Adobe’s answer to Sketch and InVision is Adobe XD. Sketch has been the leading tool for UX/UI designers for some years now, enhanced further by its community, plugins and integration with InVision.
If you couldn’t care less for Adobe XD, or don’t want to know what XD has to offer, do yourself a favour and scroll down and read the section “Why Adobe XD will dominate, regardless of features” before crossing XD off your list.
There are many other UX/UI design tools outside of Sketch and InVision. Figma, Framer and Protopie to name a few, but Sketch and InVision seem to be dominating the field. The question we need to ask is, is their reign about to come to an end?
I am in no way affiliated with Adobe and the opinions expressed in this article are my own.
A brief history to date
Traditionally, designers used Photoshop to mockup apps and websites, but Photoshop as a tool, was never created for the purpose of designing websites and apps. Photoshop, being a very heavy pro tool, began its days with a focus on photography, and was later picked up by graphic designers enabling them to bring their creations to the next level.

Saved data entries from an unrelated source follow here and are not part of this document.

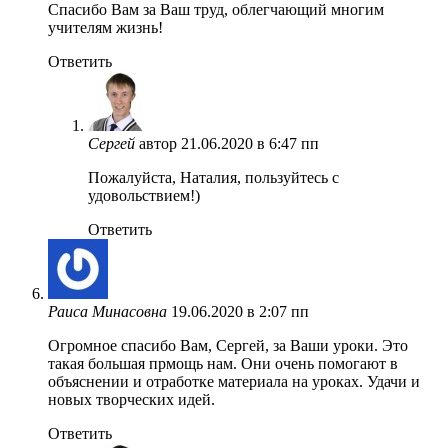
Спасибо Вам за Ваш труд, облегчающий многим
учителям жизнь!
Ответить
Сергей
автор
21.06.2020 в 6:47 пп
Пожалуйста, Наталия, пользуйтесь с
удовольствием!)
Ответить
Раиса Минасовна
19.06.2020 в 2:07 пп
Огромное спасибо Вам, Сергей, за Ваши уроки. Это
такая большая прмощь нам. Они очень помогают в
объяснении и отработке материала на уроках. Удачи и
новых творческих идей.
Ответить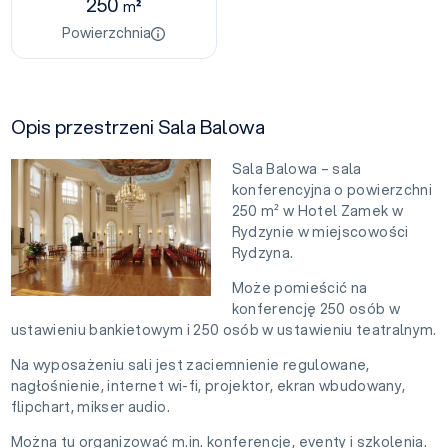
250
m²
Powierzchnia
Opis przestrzeni Sala Balowa
Sala Balowa – sala
konferencyjna o powierzchni
250 m² w Hotel Zamek w
Rydzynie w miejscowości
Rydzyna.
Może pomieścić na
konferencję 250 osób w
ustawieniu bankietowym i 250 osób w ustawieniu teatralnym.
Na wyposażeniu sali jest zaciemnienie regulowane,
nagłośnienie, internet wi-fi, projektor, ekran wbudowany,
flipchart, mikser audio.
Można tu organizować m.in. konferencje, eventy i szkolenia.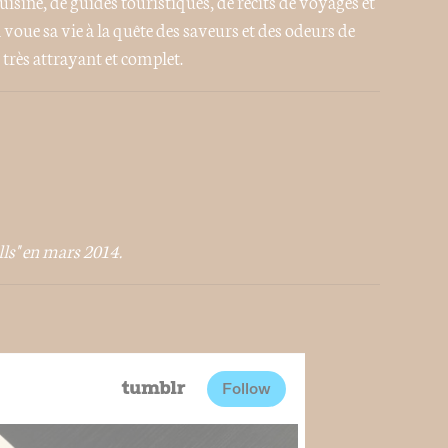
isine, de guides touristiques, de récits de voyages et
oue sa vie à la quête des saveurs et des odeurs de
 très attrayant et complet.
lls" en mars 2014.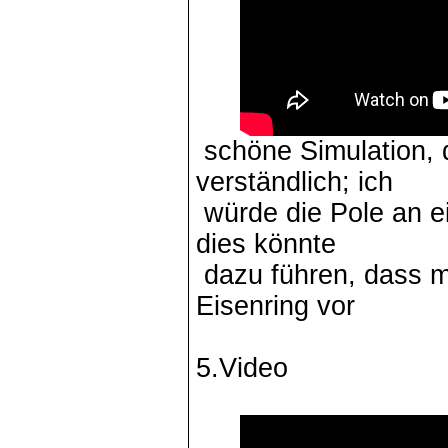
schöne Simulation, d
verständlich; ich
würde die Pole an e
dies könnte
dazu führen, dass ma
Eisenring vor
5.Video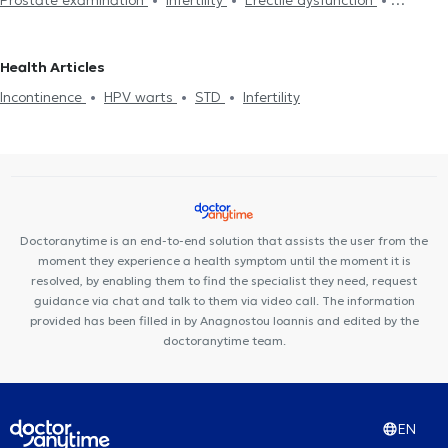
Cystoscopy
Electronic prescription
Circumcision
Prostate
biopsy
Short coat
Incontinence
Urodynamic Testing
Health Articles
Hydrocele
Spermatocele
Benign Prostatic Hyperplasia
Incontinence
HPV warts
STD
Infertility
Semen Analysis
Kidney stones
Nephrolithiasis
Prostatectomy
Urinary tract infection
Premature ejaculation
Varicocele
Doctoranytime is an end-to-end solution that assists the user from the
moment they experience a health symptom until the moment it is
resolved, by enabling them to find the specialist they need, request
guidance via chat and talk to them via video call. The information
provided has been filled in by Anagnostou Ioannis and edited by the
doctoranytime team.
EN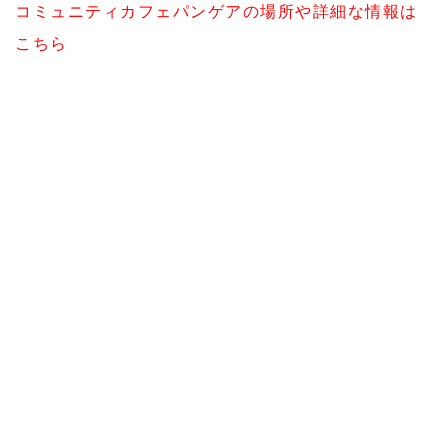
コミュニティカフェパンゲアの場所や詳細な情報は
こちら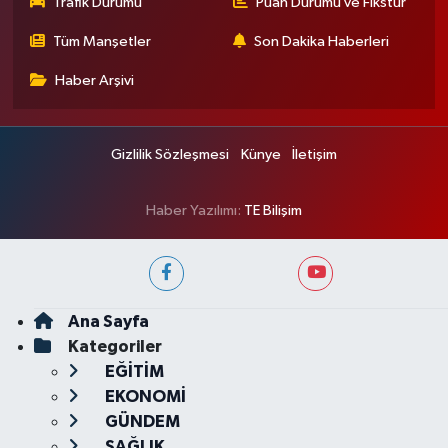
Trafik Durumu
Puan Durumu ve Fikstür
Tüm Manşetler
Son Dakika Haberleri
Haber Arşivi
Gizlilik Sözleşmesi
Künye
İletişim
Haber Yazılımı:
TE Bilişim
Ana Sayfa
Kategoriler
EĞİTİM
EKONOMİ
GÜNDEM
SAĞLIK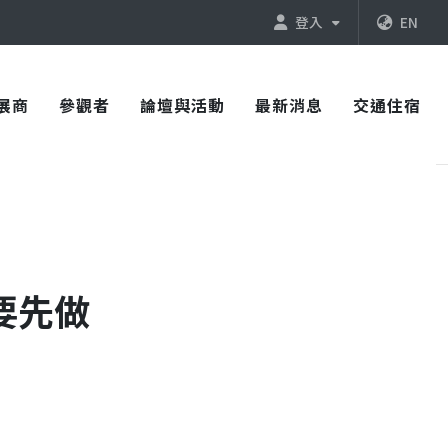
登入
EN
展商
參觀者
論壇與活動
最新消息
交通住宿
要先做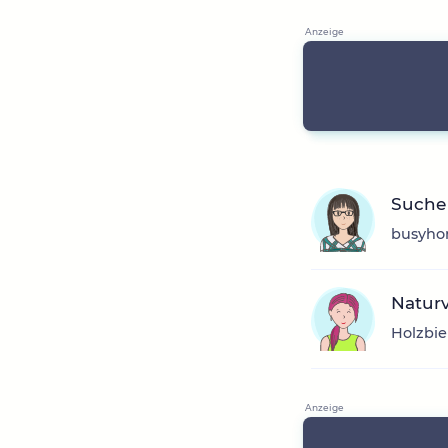
Suche 
busyhon
Natur
Holzbie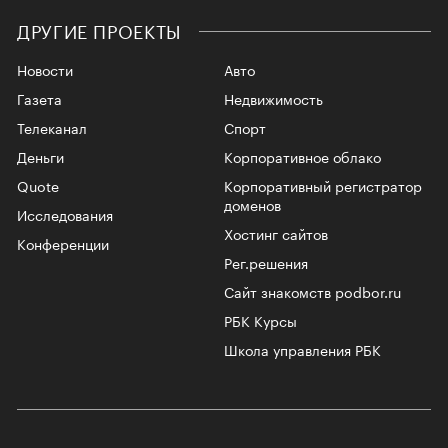
ДРУГИЕ ПРОЕКТЫ
Новости
Авто
Газета
Недвижимость
Телеканал
Спорт
Деньги
Корпоративное облако
Quote
Корпоративный регистратор
доменов
Исследования
Хостинг сайтов
Конференции
Рег.решения
Сайт знакомств podbor.ru
РБК Курсы
Школа управления РБК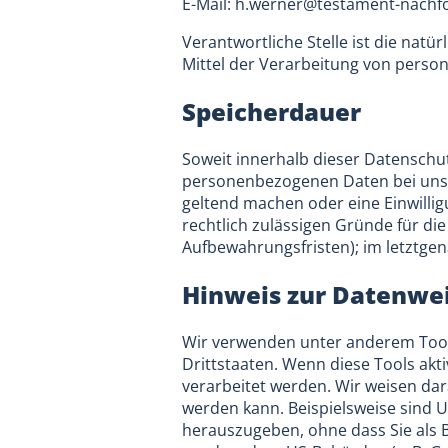
E-Mail: h.werner@testament-nachf
Verantwortliche Stelle ist die natü
Mittel der Verarbeitung von person
Speicherdauer
Soweit innerhalb dieser Datenschut
personenbezogenen Daten bei uns, 
geltend machen oder eine Einwillig
rechtlich zulässigen Gründe für di
Aufbewahrungsfristen); im letztgena
Hinweis zur Datenwei
Wir verwenden unter anderem Tools
Drittstaaten. Wenn diese Tools akt
verarbeitet werden. Wir weisen dar
werden kann. Beispielsweise sind
herauszugeben, ohne dass Sie als 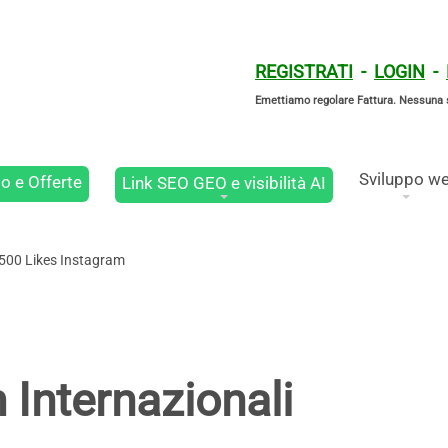
REGISTRATI
-
LOGIN
-
Emettiamo regolare Fattura. Nessuna 
Sviluppo w
o e Offerte
Link SEO GEO e visibilità AI
500 Likes Instagram
 Internazionali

The big problem with Photoshop is that the tool is clunky, its native PSD format left designers managing large files and the majority of tools within the software are useless to most digital designers.
Sketch came to the rescue and addressed these issues and has now evolved into the market leader. Sketch allowed for reusable symbols and much faster workflows, enabling designers to work smarter and more efficiently. Sketch’s real power comes to light with the addition of plugins, allowing very specific, custom functionality to be added to the software, not available through the native application.
Sketch — https://www.sketchapp.com
The ability to create prototypes was first enabled via InVision’s integration. InVision allowed you to upload native PSD and Sketch files to their platform and turn designs into workable prototypes. Recently Sketch enabled prototyping via its cloud service, but this is still very basic and limited.
“If an image is worth a thousand words, a prototype will leave you speechless.” — Shane Williams
Enter InVision Studio
When it came to complex animations, designers often still relied on building mockups in software like Adobe’s After Effects. This workflow was challenged when InVision announced Studio, a new piece of software that allowed designers to build more advanced animation and micro-interactions. Studio also integrated with InVision’s link to Sketch via its Craft plugin. Like Photoshop, After Effects is too heavy an application for UI animation work.